The most profitable salespeople are the ones who can focus on high quality leads, according to a new study; organizations should provide the right opportunities and not force customer care onto sales.
Posted Oct 6, 2006
Tight labor markets, globalization, and increased performance expectations have combined to make the sales environment one where only the strong survive, and organizations themselves must have effective sales management processes to keep their people content and their business growing. Sales effectiveness consultancy Watson Wyatt Worldwide has identified the key similarities among top sellers and among top companies in "Driving Profitable Sales Growth," a survey report released Thursday. Among the top common factors were less time spent on administrative tasks and customer care, and better incentives for strategic behavior related to finding deals and closing opportunities.
Top performing companies, for purposes of the study, were those that respondents reported had outperformed its industry peers over the last two years.
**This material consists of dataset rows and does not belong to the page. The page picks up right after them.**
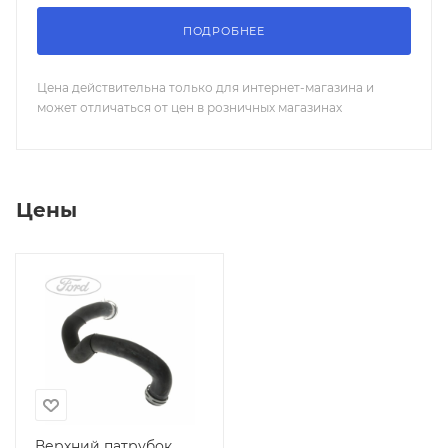
ПОДРОБНЕЕ
Цена действительна только для интернет-магазина и
может отличаться от цен в розничных магазинах
Цены
Верхний патрубок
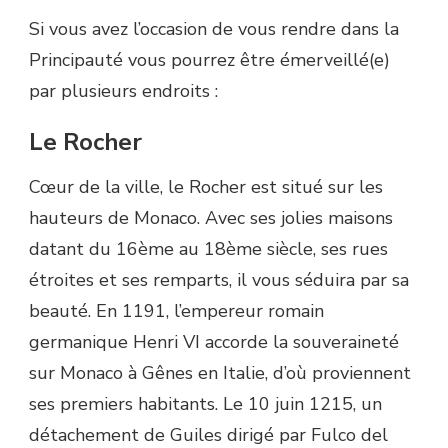
Si vous avez l’occasion de vous rendre dans la
Principauté vous pourrez être émerveillé(e)
par plusieurs endroits :
Le Rocher
Cœur de la ville, le Rocher est situé sur les
hauteurs de Monaco. Avec ses jolies maisons
datant du 16ème au 18ème siècle, ses rues
étroites et ses remparts, il vous séduira par sa
beauté. En 1191, l’empereur romain
germanique Henri VI accorde la souveraineté
sur Monaco à Gênes en Italie, d’où proviennent
ses premiers habitants. Le 10 juin 1215, un
détachement de Guiles dirigé par Fulco del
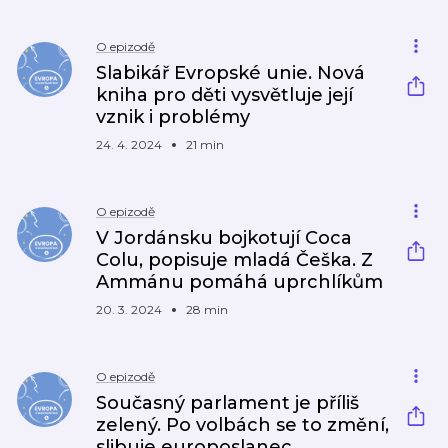
O epizodě
Slabikář Evropské unie. Nová
kniha pro děti vysvětluje její
vznik i problémy
24. 4. 2024
21 min
O epizodě
V Jordánsku bojkotují Coca
Colu, popisuje mladá Češka. Z
Ammánu pomáhá uprchlíkům
20. 3. 2024
28 min
O epizodě
Současný parlament je příliš
zelený. Po volbách se to změní,
slibuje europoslanec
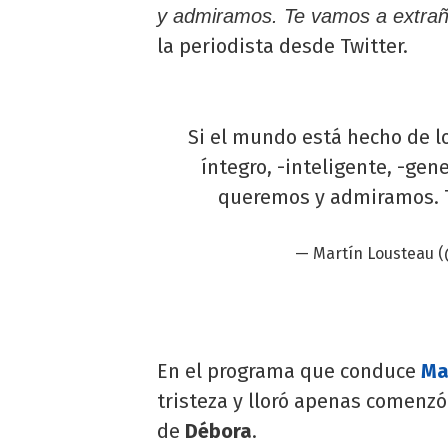
y admiramos. Te vamos a extra
la periodista desde Twitter.
Si el mundo está hecho de l
íntegro, -inteligente, -gene
queremos y admiramos. T
— Martín Lousteau 
En el programa que conduce
Ma
tristeza y lloró apenas comenzó
de
Débora
.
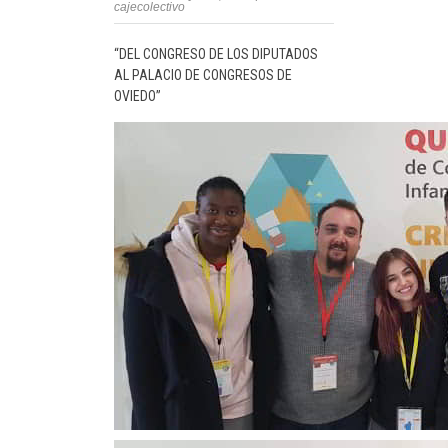
cajecolectivo
“DEL CONGRESO DE LOS DIPUTADOS
AL PALACIO DE CONGRESOS DE
OVIEDO”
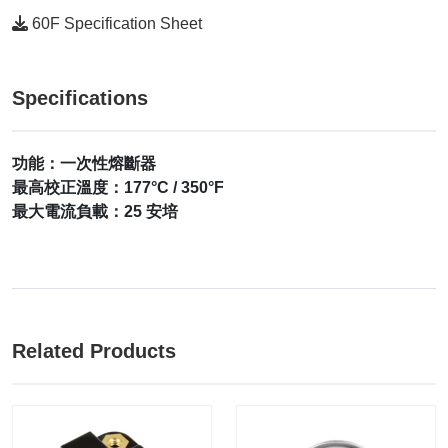
60F Specification Sheet
Specifications
功能：一次性熔斷器
最高校正溫度：177°C / 350°F
最大電流負載：25 安培
Related Products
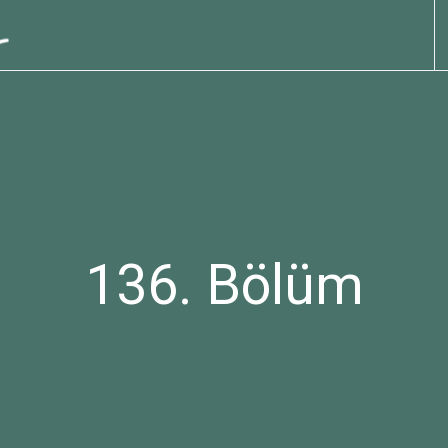
136. Bölüm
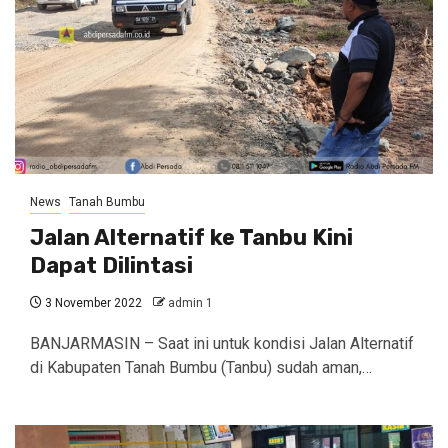
News
Tanah Bumbu
Jalan Alternatif ke Tanbu Kini
Dapat Dilintasi
3 November 2022
admin 1
BANJARMASIN – Saat ini untuk kondisi Jalan Alternatif
di Kabupaten Tanah Bumbu (Tanbu) sudah aman,…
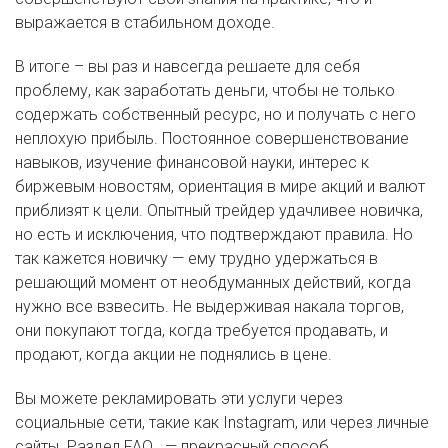
выражается в стабильном доходе.
В итоге – вы раз и навсегда решаете для себя
проблему, как заработать деньги, чтобы не только
содержать собственный ресурс, но и получать с него
неплохую прибыль. Постоянное совершенствование
навыков, изучение финансовой науки, интерес к
биржевым новостям, ориентация в мире акций и валют
приблизят к цели. Опытный трейдер удачливее новичка,
но есть и исключения, что подтверждают правила. Но
так кажется новичку — ему трудно удержаться в
решающий момент от необдуманных действий, когда
нужно все взвесить. Не выдерживая накала торгов,
они покупают тогда, когда требуется продавать, и
продают, когда акции не поднялись в цене.
Вы можете рекламировать эти услуги через
социальные сети, такие как Instagram, или через личные
сайты. Раздел FAQ — прекрасный способ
Top performing salespeople were those who outperformed their peers in quota attainment by 20 percent and were earning more than other salespeople in comparable roles.
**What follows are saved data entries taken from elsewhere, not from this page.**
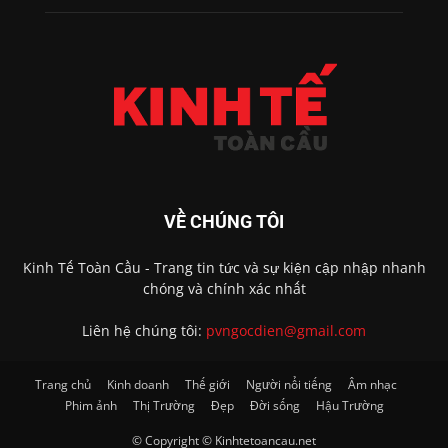
VỀ CHÚNG TÔI
Kinh Tế Toàn Cầu - Trang tin tức và sự kiện cập nhập nhanh
chóng và chính xác nhất
Liên hệ chúng tôi:
pvngocdien@gmail.com
Trang chủ
Kinh doanh
Thế giới
Người nổi tiếng
Âm nhạc
Phim ảnh
Thị Trường
Đẹp
Đời sống
Hậu Trường
© Copyright © Kinhtetoancau.net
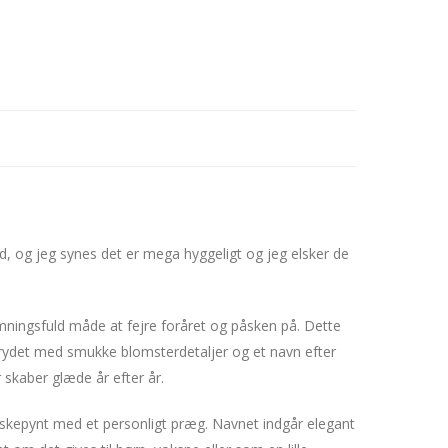
id, og jeg synes det er mega hyggeligt og jeg elsker de
ningsfuld måde at fejre foråret og påsken på. Dette
prydet med smukke blomsterdetaljer og et navn efter
 skaber glæde år efter år.
skepynt med et personligt præg. Navnet indgår elegant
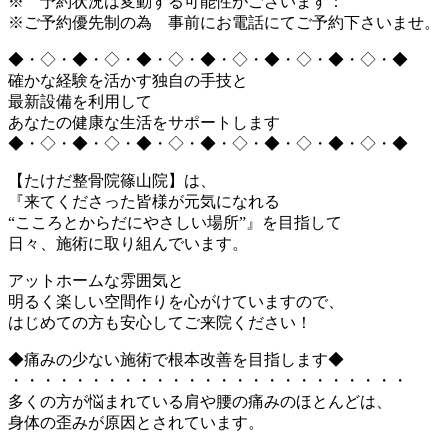
※ 予約状況は変動する可能性がございます：
※ご予約優先制の為 事前にお電話にてご予約下さいませ。
◆・◇・◆・◇・◆・◇・◆・◇・◆・◇・◆・◇・◆
確かな経験を活かす独自の手技と
最新設備を利用して
あなたの健康な生活をサポートします
◆・◇・◆・◇・◆・◇・◆・◇・◆・◇・◆・◇・◆
【たけだ整骨院篠山院】は、
『来てくださった皆様が元気になれる
“こころとからだにやさしい場所”』を目指して
日々、施術に取り組んでいます。
アットホームな雰囲気と
明るく楽しい空間作りを心がけていますので、
はじめての方も安心してご来院ください！
◆痛みの少ない施術で根本改善を目指します◆
・・・・・・・・・・・・・・・・・・・・・・・・・
多くの方が悩まれている肩や腰の痛みのほとんどは、
身体の歪みが原因とされています。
"In the past we focused our surveys on the practices of how organizations motivate their people; this year we wanted to concentrate on the sellers themselves, and discover how their time at high and low performing companies was different," says Ted Briggs, national thought leader for sales management and rewards practices at Watson Wyatt. "We wanted to discover the specific behaviors of the most effective salespeople, and the specific programs and initiatives companies can implement to support them."
The key to getting peak performance is maximizing time management. According to Watson Wyatt, salespeople at top performing companies spend 40 percent more time each year with their best potential customers (qualified leads and known prospects) than do their colleagues at low performing companies, and 264 more hours per year on prospecting, presenting, and closing. Additionally, they spend nearly 25 percent less time on administrative tasks. This can amount to as much as three hours per week, according to the report.
Some of the best support comes from good communication, according to Briggs. Salespeople at high performing companies have a better understanding of their company's business goals (86 percent versus 62), the steps it is taking to achieve those goals (82 versus 57), and of sales' role in achieving them (86 versus 69). Not surprisingly, salespeople at top performers tend to believe strongly in the quality and innovativeness of their company's products and services, as well as their focus on customer satisfaction.
Money is also important, but not necessarily the raw figures. Sellers at top companies receive 40 percent more of their total compensation as variable pay (38 percent of total compensation, compared to 27 percent for salespeople at low performers), and are twice as likely to receive stock, stock options, or other equity pay. "High performing companies tend to have more variable pay available, and this attracts better talent," Briggs says.
With these factors in mind, Briggs advises adjusting sales processes to accommodate these winning behaviors and encourage strategic thinking in the sales department. "Effective sales management will help a company succeed in both the short and the long term," Briggs says. "Companies need to design jobs where salespeople are given time and freedom to pursue the best new prospects."